The sauce calls for both greek yogurt and sour cream; though I generally use reduced fat sour cream (and find it’s taste and texture to be fine), next time I might use all yogurt, just to avoid using so many ingredients. I’d venture to guess the taste is really similar either way.
This cookbook tops my list at the moment; if you can get your hands on a copy, I highly recommend it. It’s bound to become a classic, and one that becomes lovingly worn, stained, and spattered in my house over the years.
½ cup greek yogurt (I used 2% Fage)
½ cup sour cream (I used reduced fat)
2 garlic cloves, crushed
2 Tbsp lemon juice
3 Tbsp olive oil
½ tsp salt
½ cup parsley leaves, chopped
2 cups cilantro leaves, chopped
3 large leeks trimmed of bright green leaves & end of stem (~1lb in total, after trimmed)
5 shallots, finely chopped
⅔ cup olive oil
1 fresh red chili, seeded & sliced (I used a small Thai chili)
½ cup parsley (leaves & fine stalks) finely chopped
¾ tsp ground coriander
1 tsp ground cumin
¼ tsp ground turmeric
¼ tsp gorund cinnamon
1 tsp sugar
½ tsp salt
1 egg white
¾ cup + 1 Tbsp self-rising flour
1 Tbsp baking powder
⅔ cup milk (I used 1%)
4 ½ Tbsp unsalted butter, melted
tools – food processor or mortar & pestle (see note above)
First, make the sauce. Blitz all of the ingredients in a food processor until they are a uniform light green. Set aside to let ingredients meld in the refrigerator.
Cut the trimmed leeks into 1” thick slices; rinse and drain dry.

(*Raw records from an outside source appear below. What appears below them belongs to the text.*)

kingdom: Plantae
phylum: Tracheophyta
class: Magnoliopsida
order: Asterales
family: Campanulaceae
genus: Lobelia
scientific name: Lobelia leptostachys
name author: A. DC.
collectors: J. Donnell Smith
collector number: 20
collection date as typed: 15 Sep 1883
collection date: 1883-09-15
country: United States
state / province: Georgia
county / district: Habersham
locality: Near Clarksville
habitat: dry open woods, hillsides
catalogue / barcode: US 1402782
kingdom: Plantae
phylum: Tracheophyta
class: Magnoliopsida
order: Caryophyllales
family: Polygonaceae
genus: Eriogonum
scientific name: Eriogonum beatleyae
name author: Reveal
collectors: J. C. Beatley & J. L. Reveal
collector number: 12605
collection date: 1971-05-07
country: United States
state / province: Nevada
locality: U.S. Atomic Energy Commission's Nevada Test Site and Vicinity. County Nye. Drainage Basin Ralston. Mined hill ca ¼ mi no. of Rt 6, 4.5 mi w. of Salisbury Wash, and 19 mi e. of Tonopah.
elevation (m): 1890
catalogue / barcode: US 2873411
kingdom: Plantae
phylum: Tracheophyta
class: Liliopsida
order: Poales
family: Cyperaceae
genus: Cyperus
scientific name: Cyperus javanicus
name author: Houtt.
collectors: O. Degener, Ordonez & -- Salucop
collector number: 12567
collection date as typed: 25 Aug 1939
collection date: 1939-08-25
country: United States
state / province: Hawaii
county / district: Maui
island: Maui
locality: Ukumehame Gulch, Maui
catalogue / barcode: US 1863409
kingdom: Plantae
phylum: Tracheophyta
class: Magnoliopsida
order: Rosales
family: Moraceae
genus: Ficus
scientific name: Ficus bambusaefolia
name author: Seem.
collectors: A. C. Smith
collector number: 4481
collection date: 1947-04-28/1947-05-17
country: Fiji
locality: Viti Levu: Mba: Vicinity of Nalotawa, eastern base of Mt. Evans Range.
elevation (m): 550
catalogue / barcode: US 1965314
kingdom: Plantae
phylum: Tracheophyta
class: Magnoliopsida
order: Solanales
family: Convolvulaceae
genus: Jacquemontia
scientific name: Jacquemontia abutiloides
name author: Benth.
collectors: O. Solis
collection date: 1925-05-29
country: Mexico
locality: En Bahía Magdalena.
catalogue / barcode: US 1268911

Heat half of the oil in a pan over medium heat, and saute the leeks and shallots for about 15 minutes, or until they are soft. Transfer them to a large bowl, and add the chili, parsley, spices, sugar, and salt. Stir to combine, and allow the mixture to cool.
In a medium bowl, whisk the egg white to soft peaks, either by hand with a whisk, or with a hand mixer (I’m lazy and use a hand mixer). Fold the whipped whites gently into the vegetable mixture. In another bowl, mix together the flour, baking powder, whole egg, milk, and melted butter to form a batter. Gently mix the batter into the egg white and vegetable mixture.
Put 2 Tbsp of the remaining oil into a large frying pan, and place over medium heat. Using about half of the vegetable mixture, spoon 4 large fritters into the pan. Fry them for 2 – 3 minutes on each side, until golden brown and crisp. Remove the cooked fritters to paper towels, and keep warm (either on a low setting in the oven [200F] or by covering with foil). Spoon the remaining half of the batter into the pan to make 4 final fritters, and fry until golden on both sides. You should end up with 8 large fritters. (Alternately, you can make them smaller for a side dish or brunch buffet, as you like).
Serve the fritters warm with sauce on the side or drizzled over the top.